For those who are professionals of this occupation, these values predominate as rules of inexcusable compliance since on the basis of this information where society can articulate their demands and aspirations, with an exercise of freedom of speech of their ideas that should never be asphyxiated by coercive regulating laws nor much less contaminated by falsehoods.
The independent press is taking care of this in order to sustain their determined fight against anything that damages the freedom under which the communication media must operate in a democratic society.
As they preserve the credibility of their content, they generate the trust and loyalty of their readers, viewers, listeners or users of digital media, highlighting the importance and majesty of the freedom of speech, guaranteeing democracy.
Now that there’s a wider field for communications between people through and internet platforms that provide news and a wide assortment of content, much more reason exists to take care of these freedom principles and the excess of said freedom that can be incubated in these web pages.

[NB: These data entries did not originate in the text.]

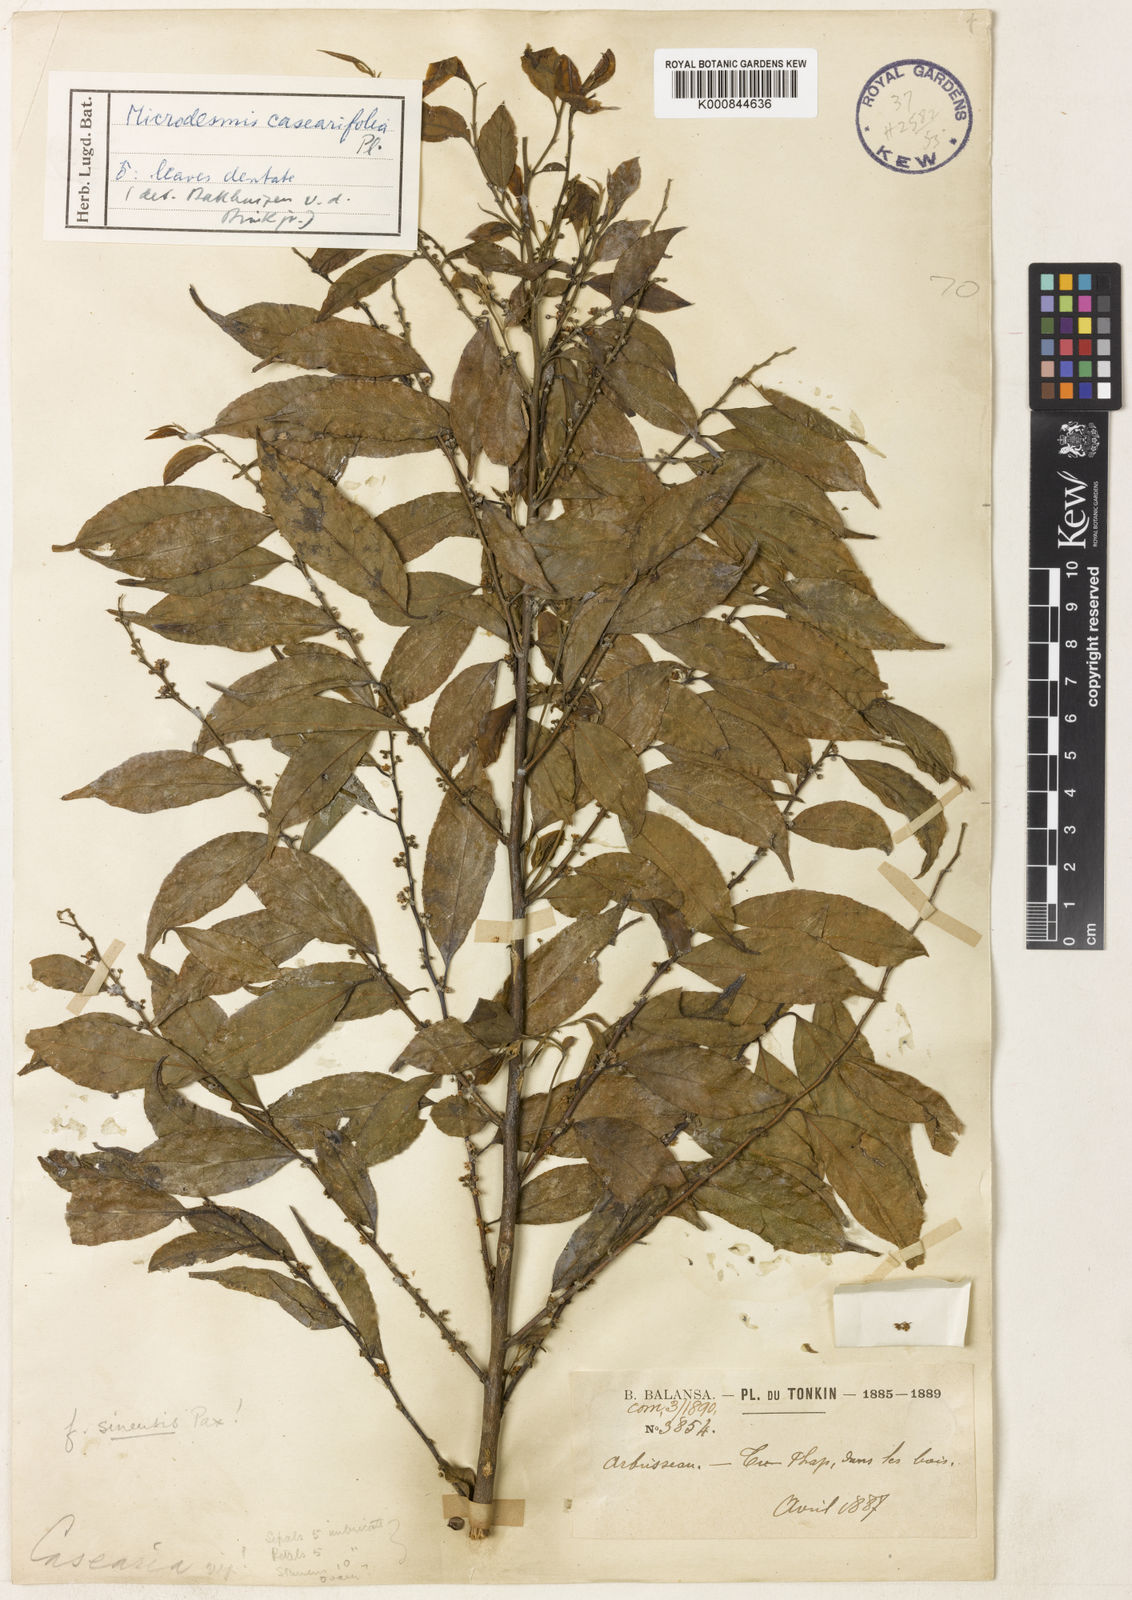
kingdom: Plantae
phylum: Tracheophyta
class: Magnoliopsida
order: Malpighiales
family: Pandaceae
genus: Microdesmis
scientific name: Microdesmis caseariifolia
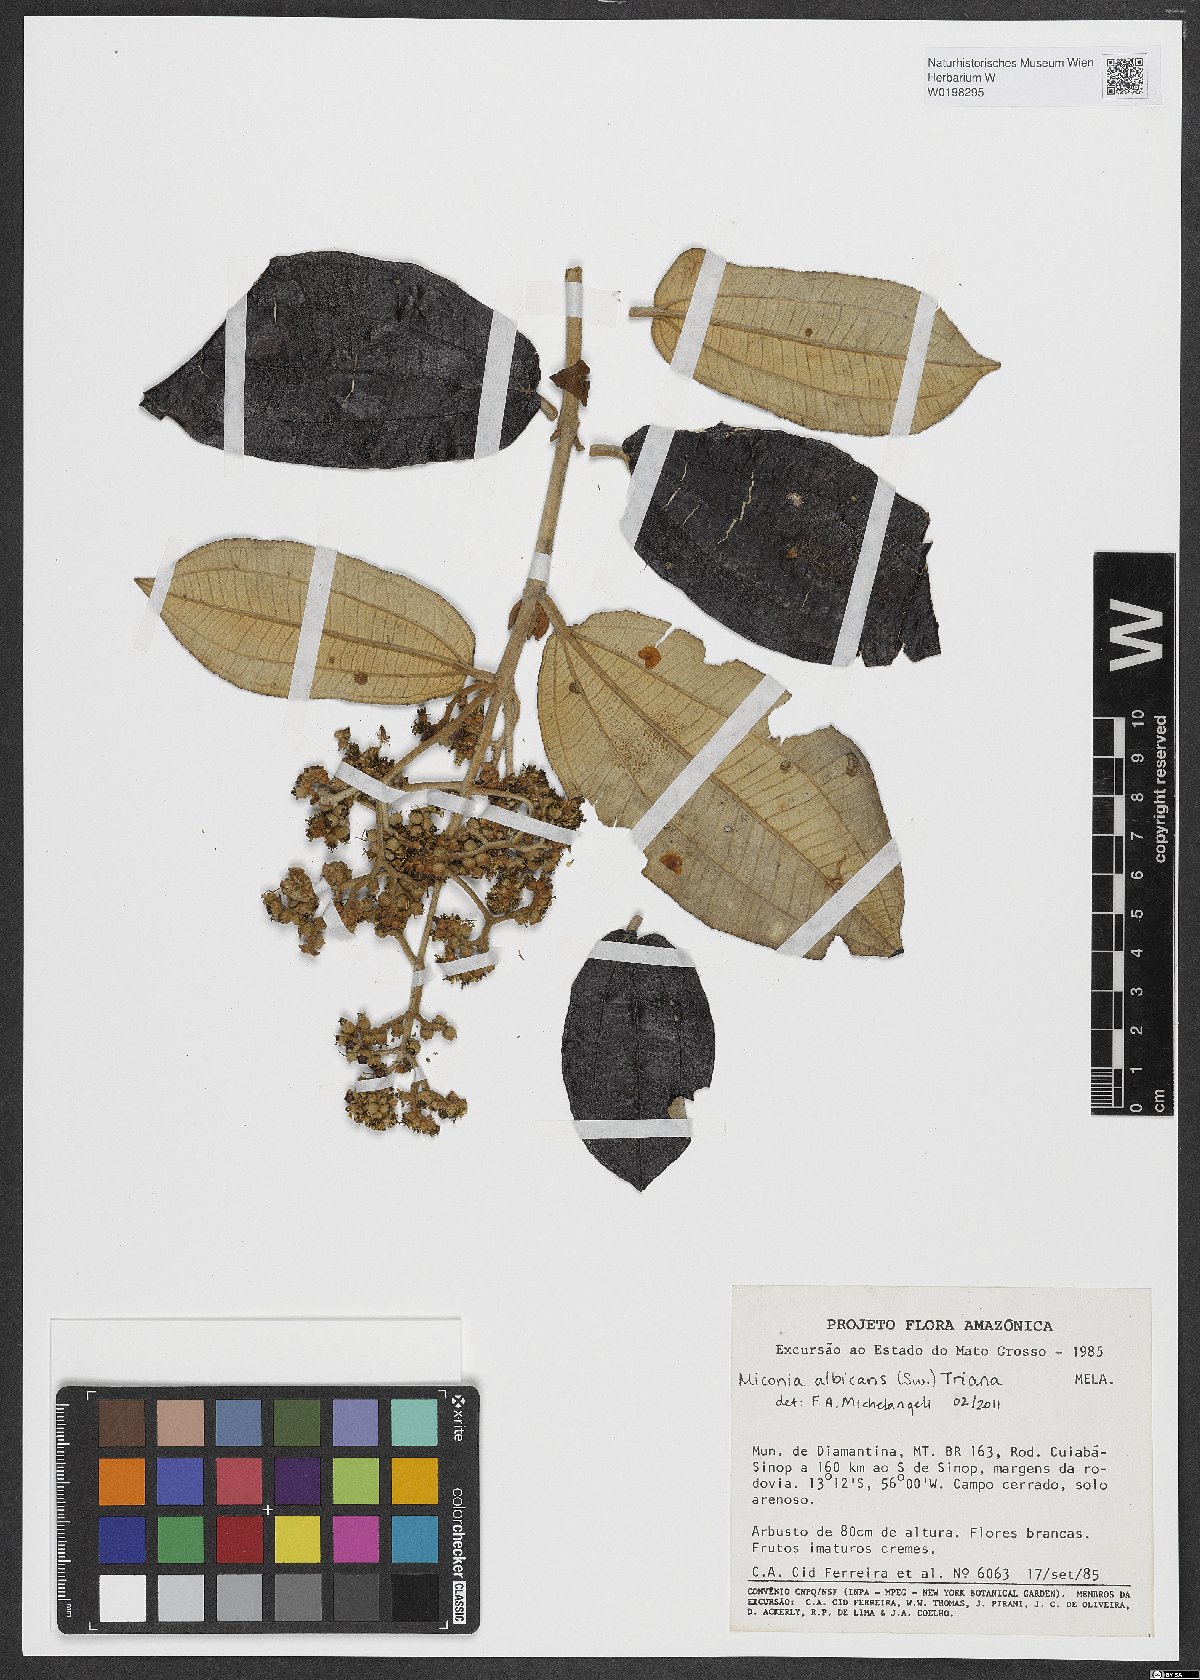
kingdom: Plantae
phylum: Tracheophyta
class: Magnoliopsida
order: Myrtales
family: Melastomataceae
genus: Miconia
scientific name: Miconia albicans
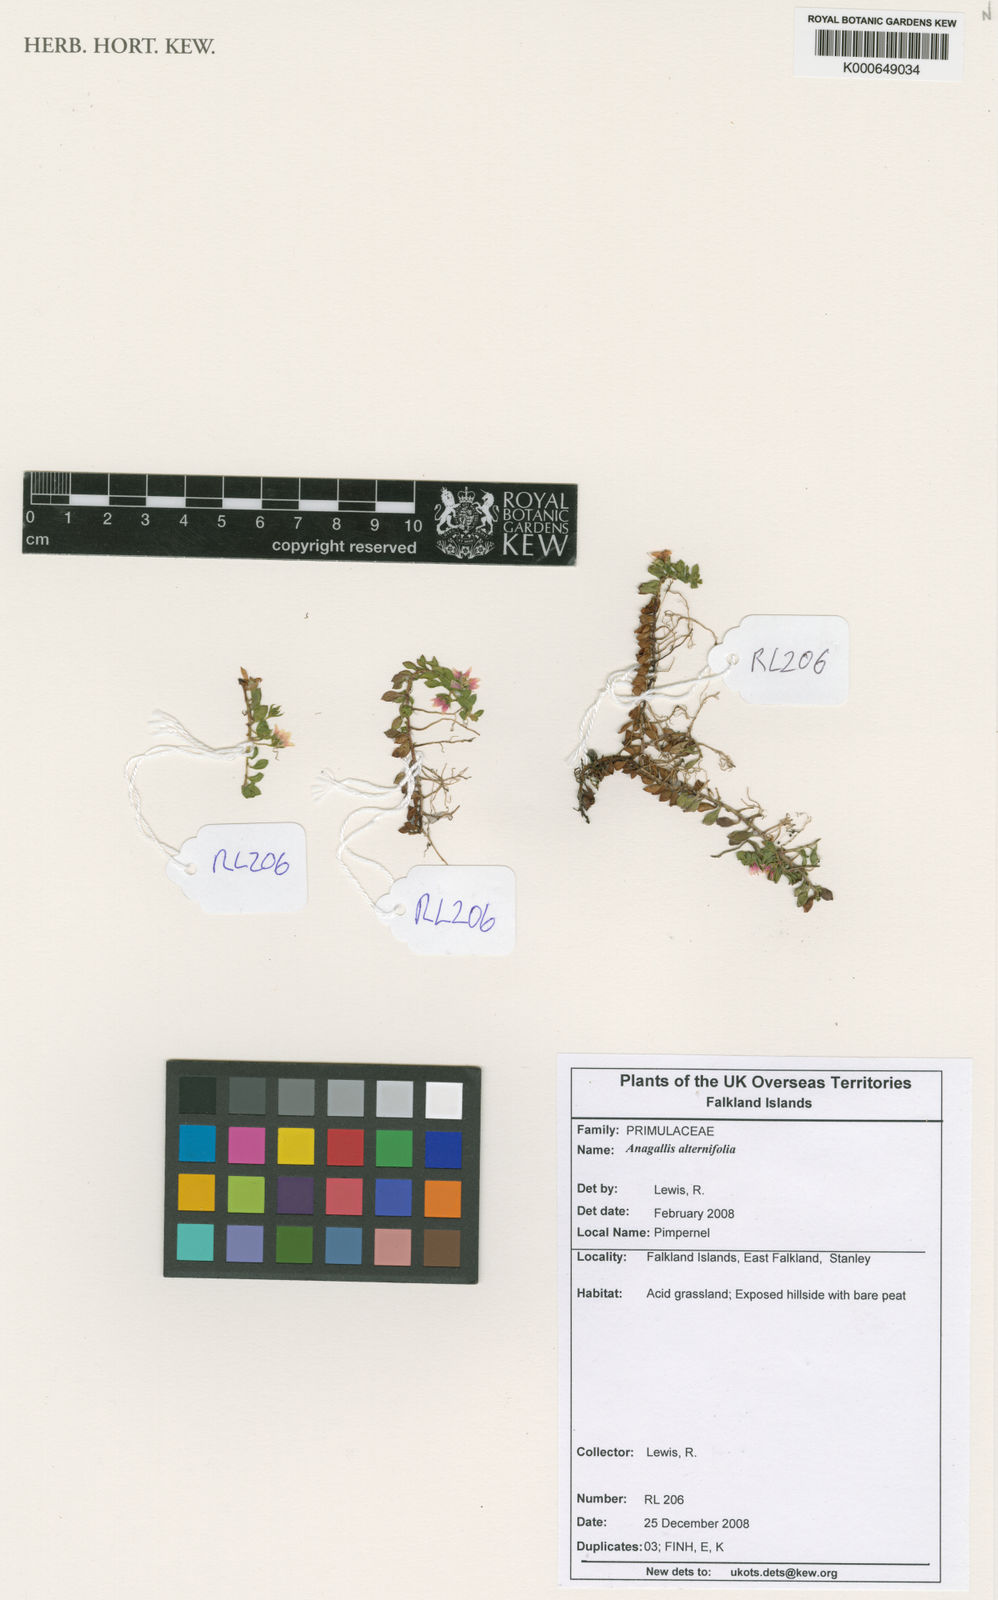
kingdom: Plantae
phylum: Tracheophyta
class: Magnoliopsida
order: Ericales
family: Primulaceae
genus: Lysimachia
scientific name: Lysimachia lanceola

The most susceptible field is the digital one, since anyone who enters it to broadcast news must be responsible for assuming that they hold truth and are verified, and should contain the basic elements of what, how, when and where they were originated.
Concerned about the risks of the misuse of digital platforms, Tim Berners, known as the inventor of the world wide web, claims that three basic premises should be revised on those platforms: “protecting personal data, firewalling fake news and promoting transparency in the political campaigns “.
In addition, it could respect inalienable human rights, such as the right to honor, privacy and the free emission of thought, values that fortunately the professional journalism cultivates because it is well aware of the public service quality that the independent press carries in its insides.
The biggest challenge of the journalists is and will continue to be to guarantee the reliability of the information they transmit, especially now that “post-truth” is strained as a corrosive virus in the cells of the global social communication ecosystem.